Алексей посмотрел на жену. У неё были нервно поджаты губы, глаза с холодным блеском, как у женщины, которая уже морально собрала чемодан и мысленно делит имущество.
— Я не хочу скандала, — сказал он тише. — Пожалуйста.
Ну вот и всё, подумала Елена. Он выбрал. И снова не меня.
Потоп, как выяснилось, был настоящим. Квартира Ольги Петровны напоминала корабль после атаки торпеды. С потолка капало, в коридоре стояли тазики, в комнате вздулся ламинат.
— Ну, как вам тут живётся? — с нескрываемой издёвкой спросила Ольга Петровна, переступая порог квартиры сына и глядя на кухонный гарнитур, как на экспонат из музея бедности. — Всё это время думала, вы тут дворец отстроили, а у вас, оказывается, коммуналка с претензией.

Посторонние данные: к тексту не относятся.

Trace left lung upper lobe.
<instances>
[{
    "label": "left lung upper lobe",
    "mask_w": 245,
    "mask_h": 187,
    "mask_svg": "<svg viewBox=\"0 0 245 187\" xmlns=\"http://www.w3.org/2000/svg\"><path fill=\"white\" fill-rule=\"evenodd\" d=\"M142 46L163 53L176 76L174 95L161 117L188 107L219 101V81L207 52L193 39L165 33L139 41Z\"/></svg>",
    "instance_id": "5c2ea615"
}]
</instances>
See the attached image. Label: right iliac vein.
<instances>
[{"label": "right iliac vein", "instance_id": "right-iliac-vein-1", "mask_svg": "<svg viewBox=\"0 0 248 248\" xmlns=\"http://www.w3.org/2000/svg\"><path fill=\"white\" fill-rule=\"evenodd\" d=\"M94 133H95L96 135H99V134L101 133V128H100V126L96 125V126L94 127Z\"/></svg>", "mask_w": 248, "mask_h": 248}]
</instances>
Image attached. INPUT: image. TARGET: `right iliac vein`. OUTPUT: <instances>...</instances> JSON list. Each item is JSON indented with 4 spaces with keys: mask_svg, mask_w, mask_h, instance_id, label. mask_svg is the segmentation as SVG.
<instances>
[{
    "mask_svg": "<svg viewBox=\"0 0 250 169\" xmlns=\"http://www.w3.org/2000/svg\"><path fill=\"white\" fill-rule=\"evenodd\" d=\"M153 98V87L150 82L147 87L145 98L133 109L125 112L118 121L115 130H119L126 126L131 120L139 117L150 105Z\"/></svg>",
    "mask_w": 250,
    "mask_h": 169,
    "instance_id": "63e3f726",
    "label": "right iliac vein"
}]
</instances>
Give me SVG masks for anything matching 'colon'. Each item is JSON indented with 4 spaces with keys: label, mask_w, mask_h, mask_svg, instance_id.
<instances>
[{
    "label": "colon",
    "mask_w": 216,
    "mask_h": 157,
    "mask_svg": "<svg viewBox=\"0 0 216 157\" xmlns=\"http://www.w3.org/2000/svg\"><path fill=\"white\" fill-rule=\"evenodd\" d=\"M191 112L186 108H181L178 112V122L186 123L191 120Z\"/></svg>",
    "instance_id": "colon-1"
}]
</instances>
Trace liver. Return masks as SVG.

— У нас уютно, мама, — сухо ответил Алексей. — Ты же не навсегда.
— Ну конечно, конечно, — протянула она. — Я просто недельку поживу. Может, две, если там проводку затопило.
Елена в этот момент молча мыла посуду. Губка скрипела по тарелке так, будто она шлифовала бетон. Сдерживалась из последних сил.
— А что у вас тут с полочками? — продолжала Ольга Петровна, оглядываясь. — Они как-то криво висят. Алексей, ты что, сам вешал?
— Сам, — буркнул он.
— А я думала, ты уже взрослый человек, — покачала она головой. — Бывшая твоя, Мариночка, всегда нанимала специалистов. Всё идеально, ровненько. А эта, видно, всё на скорую руку…
Елена поставила чашку в раковину. Звук был такой, будто она не чашку ставила, а объявляла войну.
— Эта вас слышит, между прочим, — обернулась она. — И у этой есть имя. Если уж вы на неделе у нас, давайте играть в культурных людей.
Ольга Петровна уселась на диван и театрально вздохнула.
— Я старая женщина, мне тяжело. Что мне осталось, кроме как наблюдать, как сын мой превращается в подкаблучника?
— Мама, ну хватит! — воскликнул Алексей, но его голос уже не звучал убедительно. Он устал. Это было видно.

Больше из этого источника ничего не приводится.